1.       Proposed Acquisitions Rs 55.00 crs
2.       Set up Software /development Centre and Corporate Office Rs 26.19 crs
3.       Expansion and Establishment of Overseas offices Rs 19.45 crs
4.       Part repayment of term loans Rs 25.00 crs
5.       Additional working capital requirements Rs 25.00 crs
6.       Public Issue Expenses Rs 15.00 crs
7.       General Corporate Expenses Rs 04.36 crs
8.       TOTAL Rs 170.00 crs

Financials
ATL reported consolidated revenues of Rs 100.60 crs for the year ended March 2009 and Rs 153.45 crs for March 2010. In the current year it has reported revenues of Rs 151.88 crs for the nine months ended December 2010. Its net profit after tax was Rs 18.92 crs for year ended March 2009, Rs 35.71 crs for March 2010 and Rs 28.38 crs for nine months ended December 2010.If one were to look at the standalone numbers then the revenue would be Rs 92.80 crs for March 09 and Rs 108.08 crs for March 10. It would be Rs 106.37 crs for the nine months ended December 2010. The net profit after tax would be Rs 16.58 crs for March 09 and Rs 19.55 crs for March 10. For the nine month period ended December 2010, the net profit would be Rs 18.13 crs.

Comparisons
ATL has compared itself with Accentia Technologies, EClerx Services, Genesys International, Geometric, Net4 India, Nucleus Software, Omnitech Infosolutions, R Systems International, Sonata Softwareand Zenith Infotech. The price earnings ratio as mentioned in the RHP varies from 5.8 to 60.2.

Valuations
ATL earned an EPS of Rs 4.81 for the year ended March 09 and Rs 9.08 for March 10. The earnings in the nine months ended December 2010 on an annualised basis was Rs 9.63. The above earnings are based on an equity price of Rs 88. In case the issue price is at the upper end the dilution would be less and the EPS would change to Rs 4.86 for March 09, Rs 9.18 for March 10 and Rs 9.73 for the nine months on an annualised basis. The PE multiple at the lower and upper band would be 18.29 times to 18.52 times based on March 09, 9.69 times to 9.8 times based on March 10 numbers and 9.14 times to 9.25 times based on 9 months annualised numbers as of December 10.

Concerns
The objects of the issue include Rs 55 crs or roughly 1/3rd for acquisition. The global scenario particularly the US is improving and valuations of companies have improved in recent quarters.

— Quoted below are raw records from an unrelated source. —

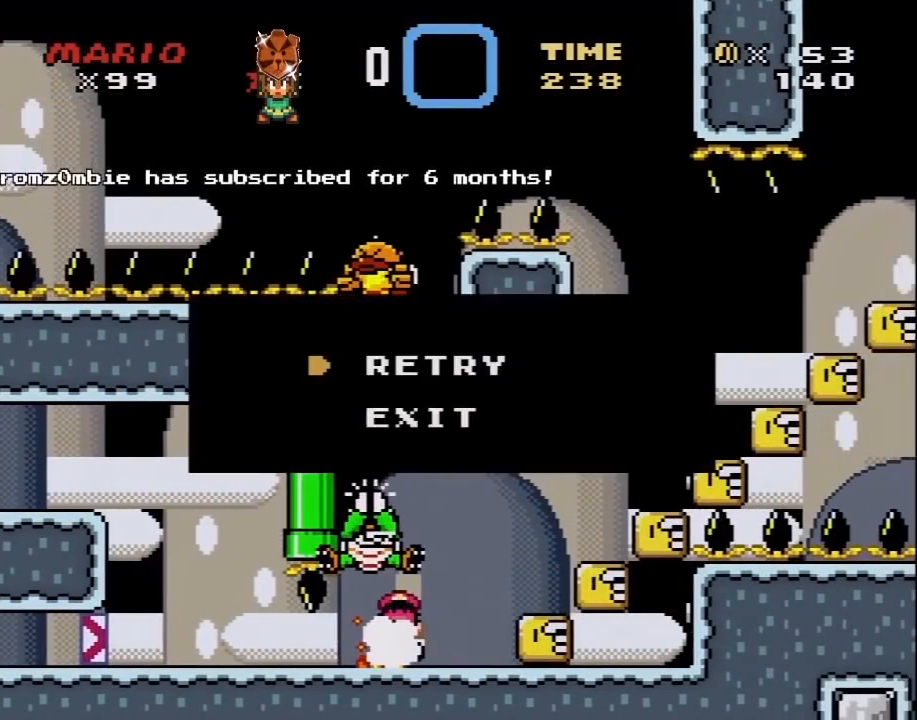
{"buttons": [], "events": [[200, "A", "down"], [383, "A", "up"]]}
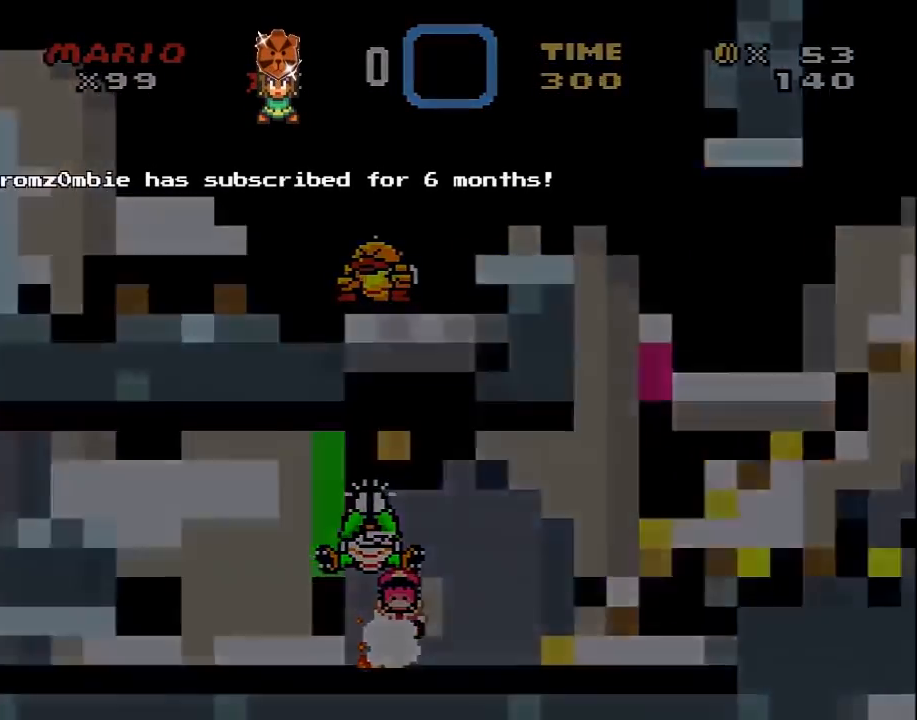
{"buttons": [], "events": []}
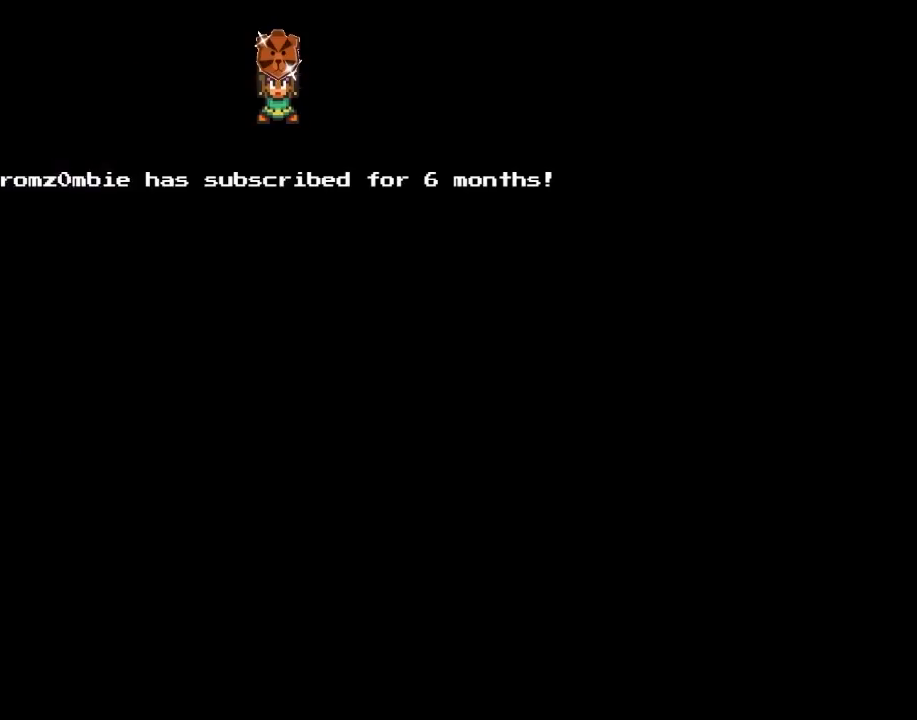
{"buttons": [], "events": []}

This RHP (Red Herring Prospectus) is fairly outdated and the target acquisition may or may not happen and even if it does may not happen at the same price. Secondly the company has invested in a subsidiary Binary Spectrum Softech Private Limited and acquired a 20.48% stake at an investment of Rs 510 lacs. What is shocking is that the acquisition was at a price of Rs 12,500 per share when the book value as on that date was a mere Rs 89.53 per share. This is not enough because the other existing shareholders of the company are the present promoter, Directors and Key Management Personnel.  
The company is a software company and yet its asset turnover ratio is very poor. ATL had gross fixed assets less depreciation of Rs 114.96 crs as of March 2010 and Rs 131.23 crs as on December 2010 while its turnover was Rs 153.45 crs in March 10 and Rs 151.88 crs in nine months ended December 10. The PE for a software company is high and also the EV/EBITDA is at over 5 times.

Conclusion
The secondary market is extremely volatile and investors just don’t seem to make any money in IPO’s in recent times even in strong fundamental FPO issues of the Government. It makes good sense to avoid or skip issues where promoters are unknown, valuations appear high, and valuation parameters are not very compelling to invest. It is the time to preserve cash and avoid anything which even remotely looks expensive. Given the present scenario it makes sense to skip the issue.